__What you need to do__.
Once the line with "index pip: (134, 1361)" is found in the data, output it and each following line exactly, up to and including the line with "middle pip: (2278, 1079)", and nothing before or after.

═════ Data records ═════

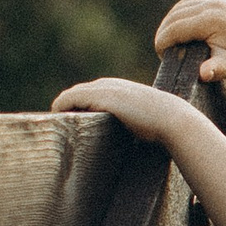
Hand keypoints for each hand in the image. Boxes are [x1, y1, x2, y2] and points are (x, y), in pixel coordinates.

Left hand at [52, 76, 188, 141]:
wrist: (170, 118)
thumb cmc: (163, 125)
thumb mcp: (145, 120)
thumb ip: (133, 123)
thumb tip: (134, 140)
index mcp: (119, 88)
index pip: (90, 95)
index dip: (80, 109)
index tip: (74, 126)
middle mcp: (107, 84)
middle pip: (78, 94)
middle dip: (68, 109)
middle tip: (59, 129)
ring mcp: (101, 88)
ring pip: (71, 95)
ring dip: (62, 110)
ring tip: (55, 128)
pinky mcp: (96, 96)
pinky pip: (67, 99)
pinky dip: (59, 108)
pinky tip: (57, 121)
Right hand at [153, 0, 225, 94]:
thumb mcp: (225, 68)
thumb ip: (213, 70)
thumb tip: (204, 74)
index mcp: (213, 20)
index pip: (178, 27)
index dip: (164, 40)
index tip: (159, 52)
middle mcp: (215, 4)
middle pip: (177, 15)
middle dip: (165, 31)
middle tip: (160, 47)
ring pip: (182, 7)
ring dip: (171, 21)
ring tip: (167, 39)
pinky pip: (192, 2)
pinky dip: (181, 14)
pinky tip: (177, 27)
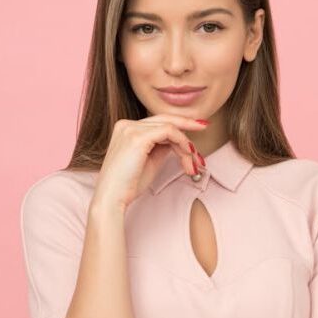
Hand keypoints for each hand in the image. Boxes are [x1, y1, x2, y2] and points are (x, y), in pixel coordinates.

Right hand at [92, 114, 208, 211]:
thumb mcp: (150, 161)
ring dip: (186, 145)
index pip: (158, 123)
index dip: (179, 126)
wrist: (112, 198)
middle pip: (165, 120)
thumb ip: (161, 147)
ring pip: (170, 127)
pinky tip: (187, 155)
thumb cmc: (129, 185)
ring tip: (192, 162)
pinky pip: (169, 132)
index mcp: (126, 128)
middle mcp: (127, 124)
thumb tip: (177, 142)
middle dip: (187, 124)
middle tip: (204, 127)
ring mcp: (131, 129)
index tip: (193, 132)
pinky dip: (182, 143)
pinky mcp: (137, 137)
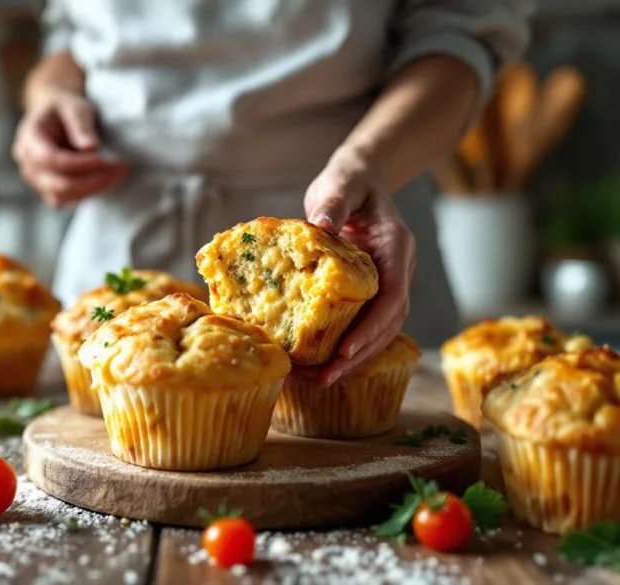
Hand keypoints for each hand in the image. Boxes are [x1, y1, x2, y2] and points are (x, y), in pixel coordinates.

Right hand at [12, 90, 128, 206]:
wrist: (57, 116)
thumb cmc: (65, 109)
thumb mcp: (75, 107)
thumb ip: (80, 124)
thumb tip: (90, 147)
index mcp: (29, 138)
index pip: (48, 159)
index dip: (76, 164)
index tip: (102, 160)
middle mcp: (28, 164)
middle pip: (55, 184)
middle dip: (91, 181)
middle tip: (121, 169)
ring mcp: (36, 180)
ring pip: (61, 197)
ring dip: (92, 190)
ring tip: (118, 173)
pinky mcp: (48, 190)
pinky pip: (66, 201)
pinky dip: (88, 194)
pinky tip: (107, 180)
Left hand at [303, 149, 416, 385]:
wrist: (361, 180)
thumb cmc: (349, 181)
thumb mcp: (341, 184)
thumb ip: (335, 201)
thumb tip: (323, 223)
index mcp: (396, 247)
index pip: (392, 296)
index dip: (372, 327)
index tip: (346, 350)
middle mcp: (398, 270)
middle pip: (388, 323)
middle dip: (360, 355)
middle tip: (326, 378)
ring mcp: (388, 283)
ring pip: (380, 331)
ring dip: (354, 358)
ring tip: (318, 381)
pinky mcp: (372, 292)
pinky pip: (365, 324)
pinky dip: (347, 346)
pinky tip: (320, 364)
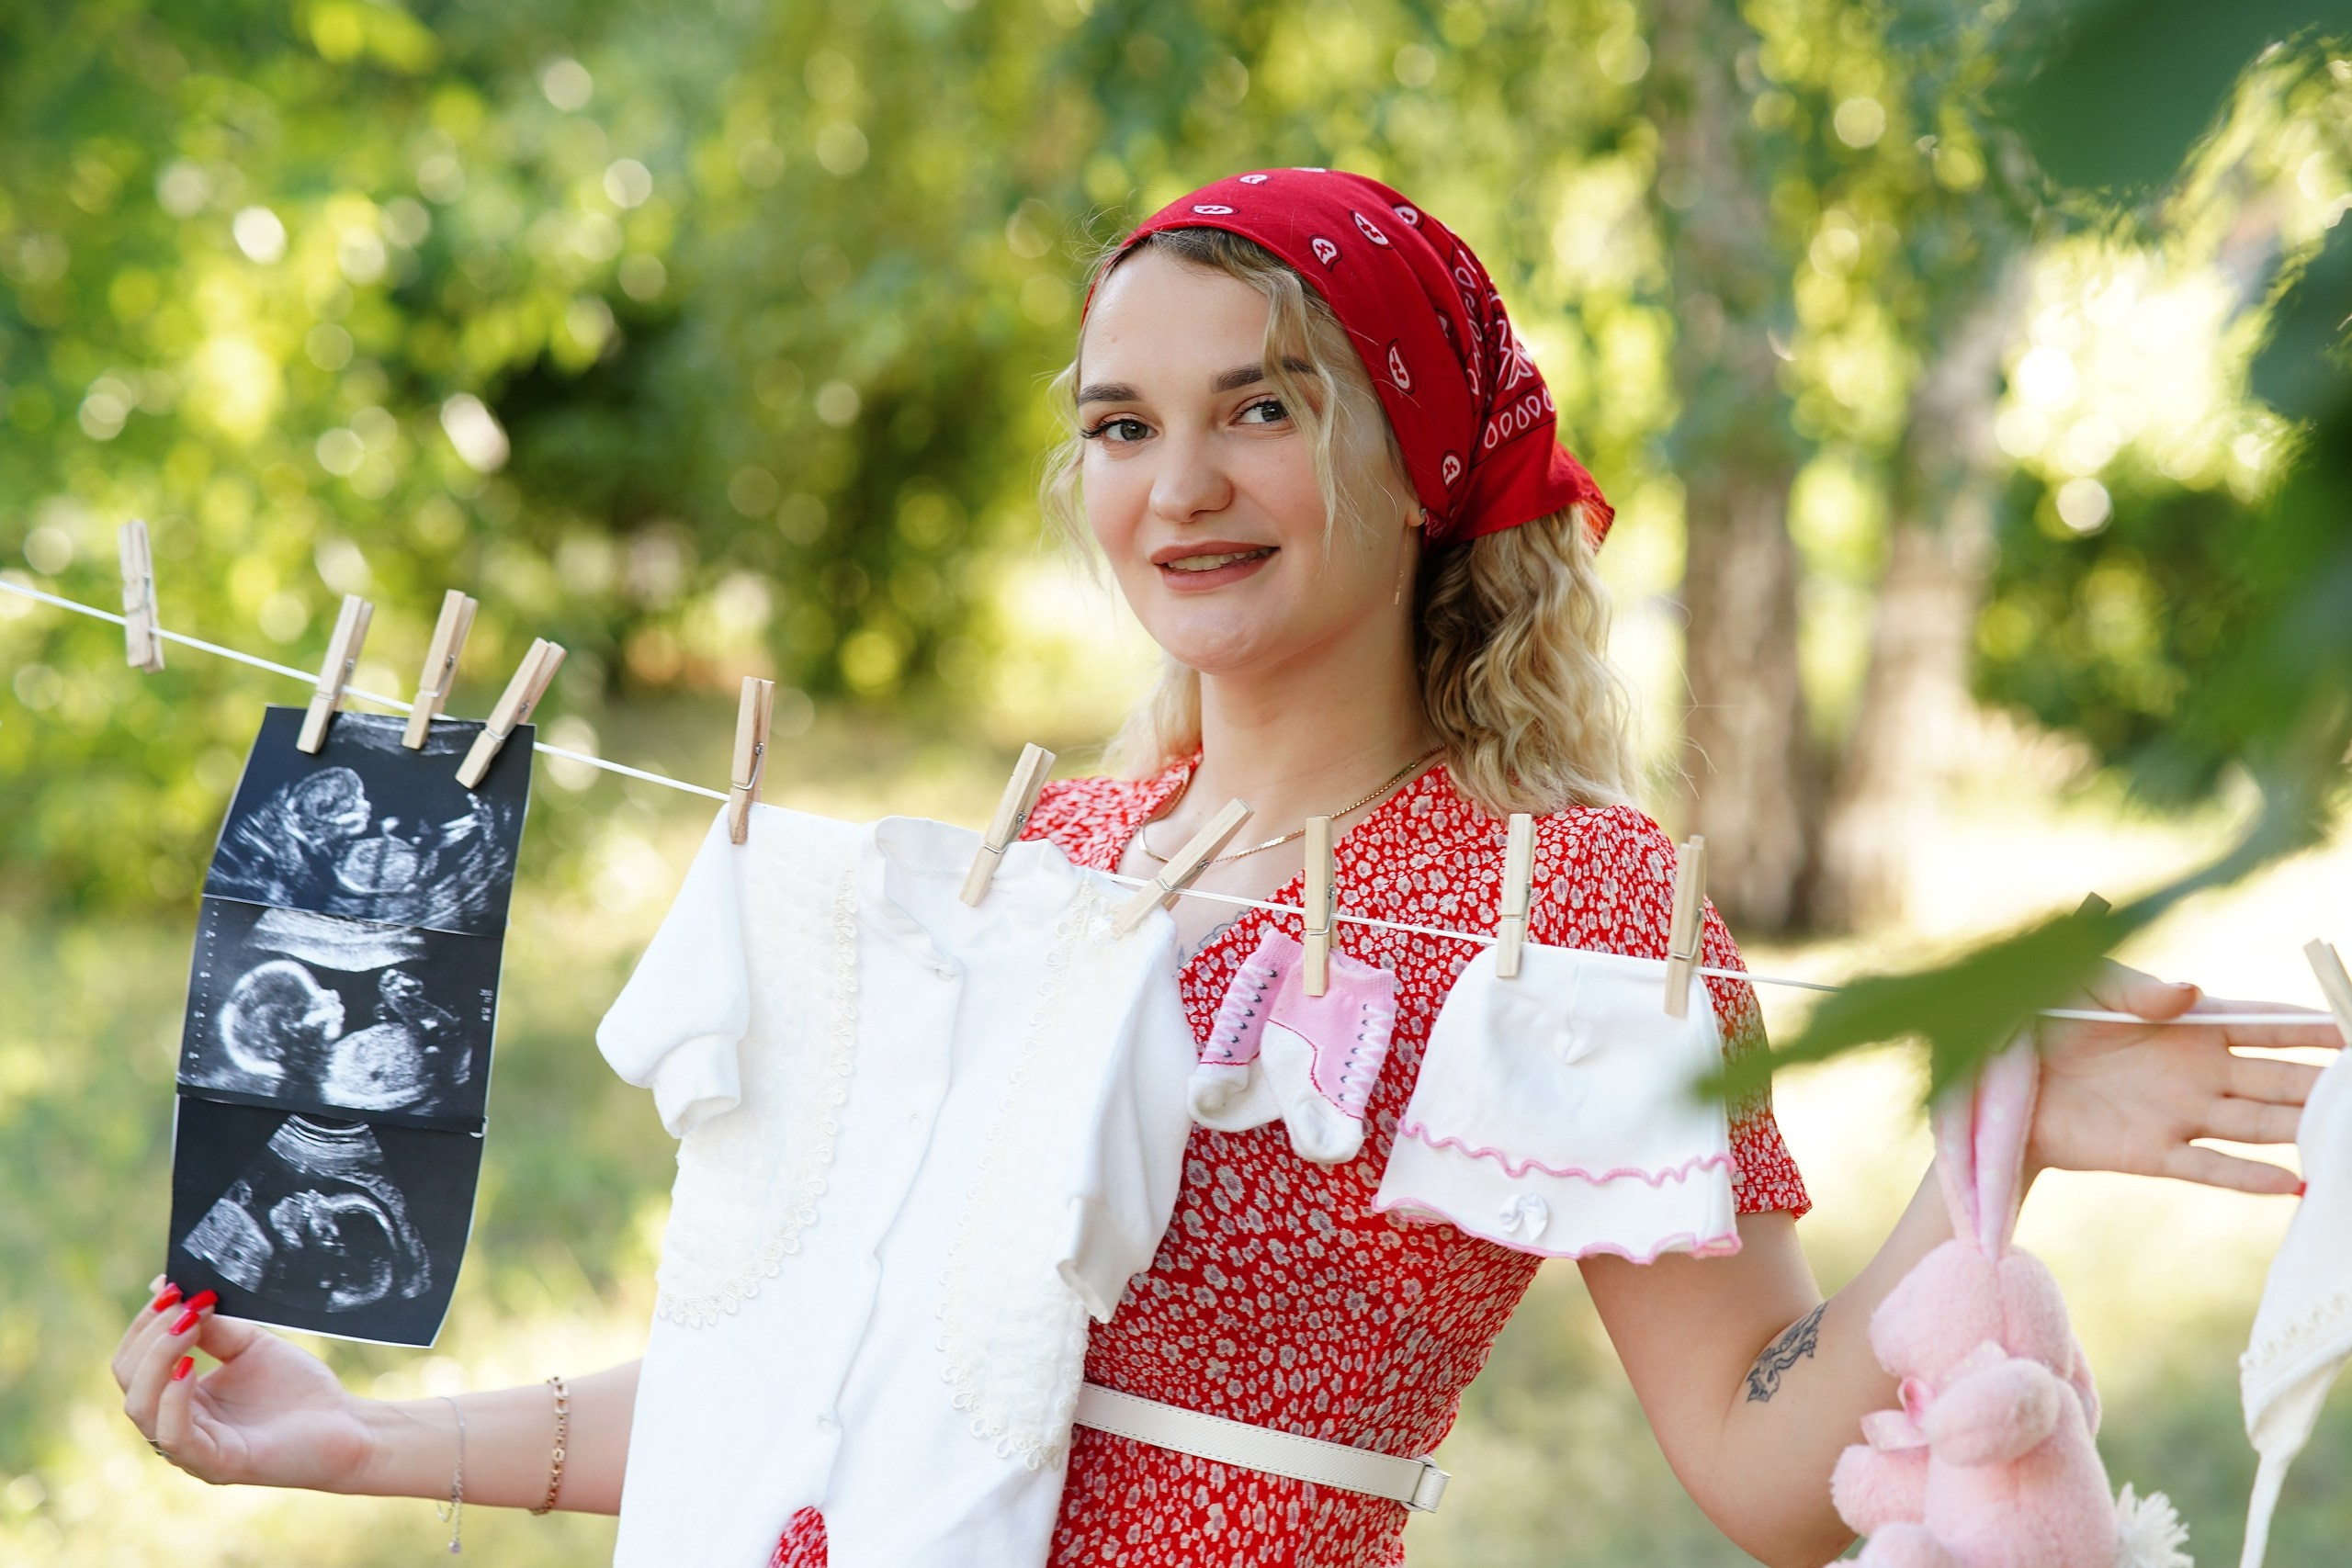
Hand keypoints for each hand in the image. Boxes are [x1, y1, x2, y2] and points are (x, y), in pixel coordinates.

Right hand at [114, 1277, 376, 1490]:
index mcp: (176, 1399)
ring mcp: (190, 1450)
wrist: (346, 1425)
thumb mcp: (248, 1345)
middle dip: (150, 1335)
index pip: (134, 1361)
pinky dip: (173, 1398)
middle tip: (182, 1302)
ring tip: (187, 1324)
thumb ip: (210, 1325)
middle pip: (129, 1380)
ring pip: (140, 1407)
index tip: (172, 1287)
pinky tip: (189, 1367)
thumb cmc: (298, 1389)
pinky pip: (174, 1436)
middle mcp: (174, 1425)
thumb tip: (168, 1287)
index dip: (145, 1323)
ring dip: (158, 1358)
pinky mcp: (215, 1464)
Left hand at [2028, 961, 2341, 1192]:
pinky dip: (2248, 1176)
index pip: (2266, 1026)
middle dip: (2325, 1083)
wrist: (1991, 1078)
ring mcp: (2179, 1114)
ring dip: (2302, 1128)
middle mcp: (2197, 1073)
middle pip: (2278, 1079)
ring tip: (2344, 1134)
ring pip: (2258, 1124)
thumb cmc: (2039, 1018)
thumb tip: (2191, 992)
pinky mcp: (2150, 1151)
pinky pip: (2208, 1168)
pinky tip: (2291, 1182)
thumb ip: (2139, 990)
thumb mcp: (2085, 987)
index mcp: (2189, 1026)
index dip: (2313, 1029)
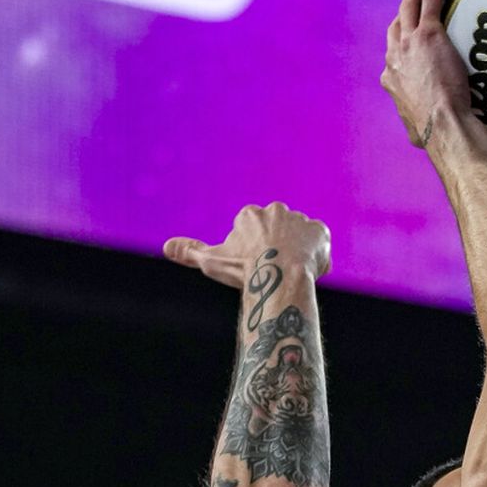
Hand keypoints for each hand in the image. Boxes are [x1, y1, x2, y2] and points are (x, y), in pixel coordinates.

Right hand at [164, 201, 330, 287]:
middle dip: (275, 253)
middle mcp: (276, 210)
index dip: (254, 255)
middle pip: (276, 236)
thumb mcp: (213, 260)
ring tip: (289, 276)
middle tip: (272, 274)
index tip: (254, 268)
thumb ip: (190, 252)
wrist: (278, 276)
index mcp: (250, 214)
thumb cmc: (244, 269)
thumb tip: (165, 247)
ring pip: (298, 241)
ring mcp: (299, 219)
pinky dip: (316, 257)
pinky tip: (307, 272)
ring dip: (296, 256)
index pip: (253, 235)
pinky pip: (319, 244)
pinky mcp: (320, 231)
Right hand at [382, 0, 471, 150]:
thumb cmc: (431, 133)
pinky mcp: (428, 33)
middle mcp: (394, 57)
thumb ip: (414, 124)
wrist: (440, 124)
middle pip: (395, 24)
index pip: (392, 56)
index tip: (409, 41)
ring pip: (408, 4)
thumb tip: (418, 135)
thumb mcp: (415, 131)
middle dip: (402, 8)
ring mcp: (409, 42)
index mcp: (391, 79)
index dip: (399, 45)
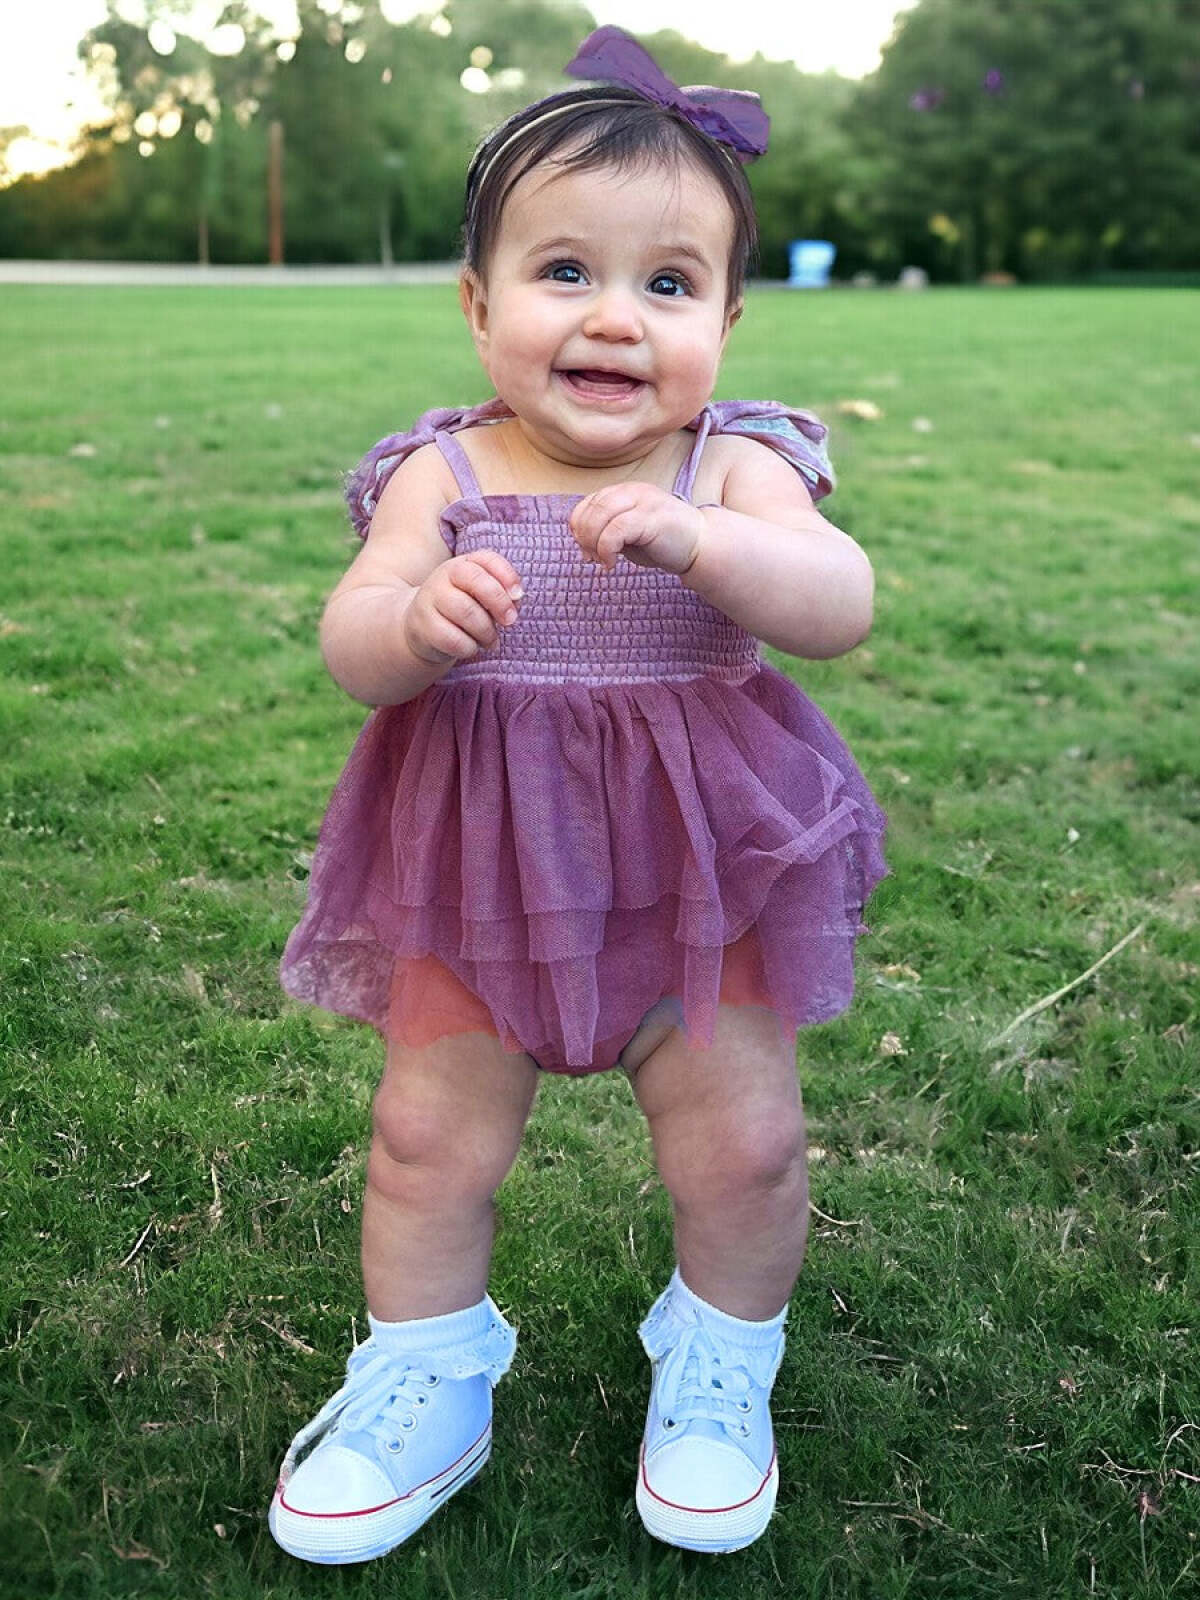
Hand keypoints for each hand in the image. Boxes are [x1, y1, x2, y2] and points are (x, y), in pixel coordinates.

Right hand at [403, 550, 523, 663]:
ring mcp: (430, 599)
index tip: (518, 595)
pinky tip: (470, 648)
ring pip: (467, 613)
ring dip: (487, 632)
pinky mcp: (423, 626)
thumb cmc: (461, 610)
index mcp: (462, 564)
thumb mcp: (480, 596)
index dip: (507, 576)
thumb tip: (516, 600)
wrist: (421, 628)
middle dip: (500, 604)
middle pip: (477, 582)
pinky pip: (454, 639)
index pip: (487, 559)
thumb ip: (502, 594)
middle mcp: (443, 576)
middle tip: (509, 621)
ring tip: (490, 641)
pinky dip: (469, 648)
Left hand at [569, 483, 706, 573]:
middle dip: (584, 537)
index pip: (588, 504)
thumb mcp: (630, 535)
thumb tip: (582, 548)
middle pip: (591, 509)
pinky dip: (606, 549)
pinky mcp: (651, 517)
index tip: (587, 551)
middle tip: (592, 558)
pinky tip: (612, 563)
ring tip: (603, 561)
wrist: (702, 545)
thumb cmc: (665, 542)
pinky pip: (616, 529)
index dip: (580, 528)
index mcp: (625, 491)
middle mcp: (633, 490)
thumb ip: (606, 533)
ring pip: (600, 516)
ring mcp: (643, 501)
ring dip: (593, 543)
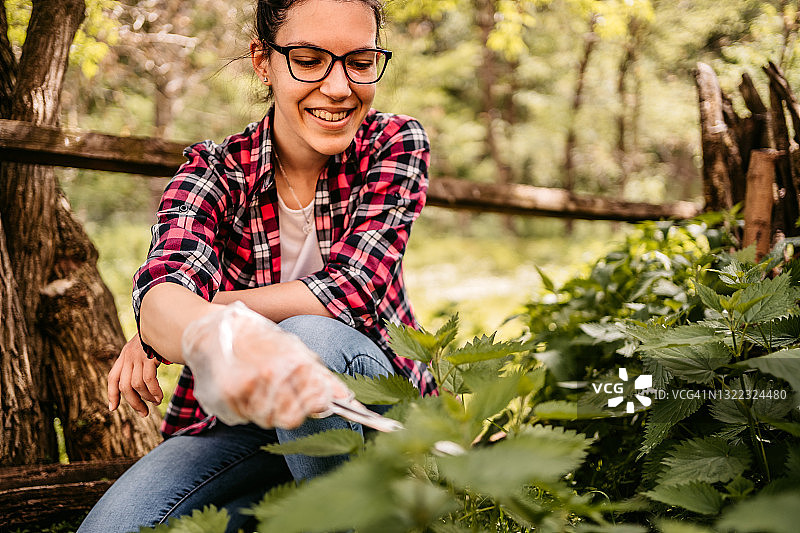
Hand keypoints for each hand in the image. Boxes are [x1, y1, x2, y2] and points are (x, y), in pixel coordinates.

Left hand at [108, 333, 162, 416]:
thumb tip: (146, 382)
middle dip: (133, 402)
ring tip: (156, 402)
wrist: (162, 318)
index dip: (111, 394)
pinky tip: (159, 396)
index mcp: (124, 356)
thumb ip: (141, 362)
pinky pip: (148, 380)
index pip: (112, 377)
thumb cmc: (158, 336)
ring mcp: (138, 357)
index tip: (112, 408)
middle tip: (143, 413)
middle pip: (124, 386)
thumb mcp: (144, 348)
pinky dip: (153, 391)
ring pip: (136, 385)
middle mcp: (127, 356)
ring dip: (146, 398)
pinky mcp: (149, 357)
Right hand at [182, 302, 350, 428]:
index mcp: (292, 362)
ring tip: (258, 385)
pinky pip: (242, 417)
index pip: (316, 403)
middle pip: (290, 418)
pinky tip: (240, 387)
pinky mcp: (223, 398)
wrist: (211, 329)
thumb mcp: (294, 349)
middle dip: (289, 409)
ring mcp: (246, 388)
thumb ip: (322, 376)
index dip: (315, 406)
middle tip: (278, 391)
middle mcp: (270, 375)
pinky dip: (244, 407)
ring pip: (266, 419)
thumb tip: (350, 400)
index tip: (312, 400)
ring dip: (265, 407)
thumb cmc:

═════

__Answer to this exercise__.
index pip: (134, 1361)
pinky dip: (173, 1398)
middle tip: (182, 1302)
ring tip: (187, 1324)
thumb ip: (210, 1325)
middle pip: (129, 1380)
ring pip: (140, 1407)
index tip: (172, 1287)
pinky tip: (189, 1367)
thumb cmc: (298, 1389)
pinky pip: (174, 1436)
middle mcp: (174, 1425)
thumb tip: (168, 1287)
index dip: (145, 1323)
ring dip: (158, 1358)
pinky mcp: (215, 1464)
Left hand at [2028, 961, 2341, 1192]:
pinky dip: (2248, 1176)
index pip: (2266, 1026)
middle dip: (2325, 1083)
wrist: (1991, 1078)
ring mcp: (2179, 1114)
ring dip: (2302, 1128)
middle mcp: (2197, 1073)
middle pip: (2278, 1079)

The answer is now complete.